Tasks for this exercise -
a - In the article on SOLIDWORKS templates, what situation makes the Technical Support team start suspecting the templates?
b - Reproduce word for word the passage of the SOLIDWORKS templates article that begins at the words "OLD SOLIDWORKS TEMPLATES" and ends after "Microsoft Word 2016?".

Every few releases it’s always a good idea to update your SOLIDWORKS templates to the latest version you and your company are currently using. Being one of the techs on the Technical Support team, we run into the rare occurrence that a part, assembly or drawing seems to have become corrupt. It’s even more rare that we find that multiple files fail to open, this is when we start looking at the templates being the culprit.
OLD SOLIDWORKS TEMPLATES
With CAD software continually updating, you would not want to design your new parts in old templates. Similarly, would you want to use a template from an old version Microsoft Word 5.5 to be used in your Microsoft Word 2016?
Over many years, during the normal upgrade path of SOLIDWORKS, templates get changed, updated and saved in the current version of SOLIDWORKS. This should allow the users to have templates that are of the best quality to start their new part, assembly and drawing file(s) with. However, as with any program on Windows, templates can have problems. The steps below are how to get a fresh set of current templates created and, if so desired, to copy the Drafting Standard and Sheet Format (title block) over to the new template(s).

Source data -
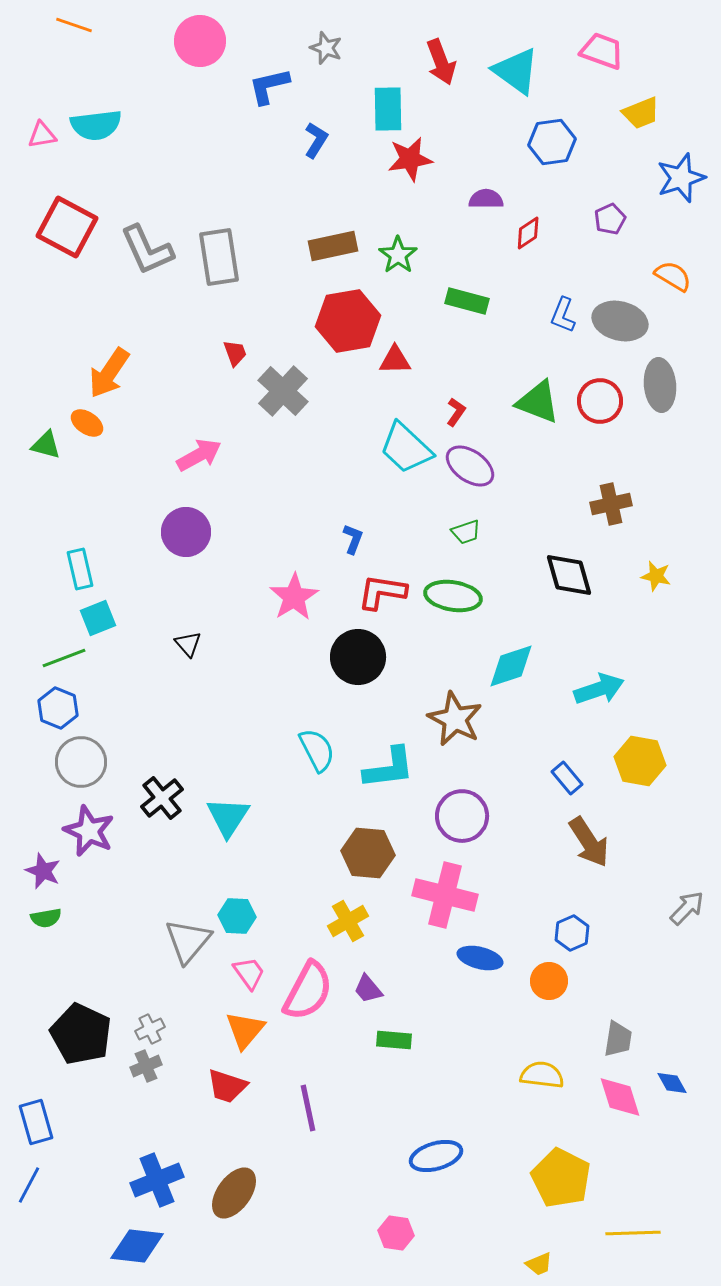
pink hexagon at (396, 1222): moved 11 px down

Solution list -
a - They suspect the templates when multiple files fail to open.

b -
OLD SOLIDWORKS TEMPLATES
With CAD software continually updating, you would not want to design your new parts in old templates. Similarly, would you want to use a template from an old version Microsoft Word 5.5 to be used in your Microsoft Word 2016?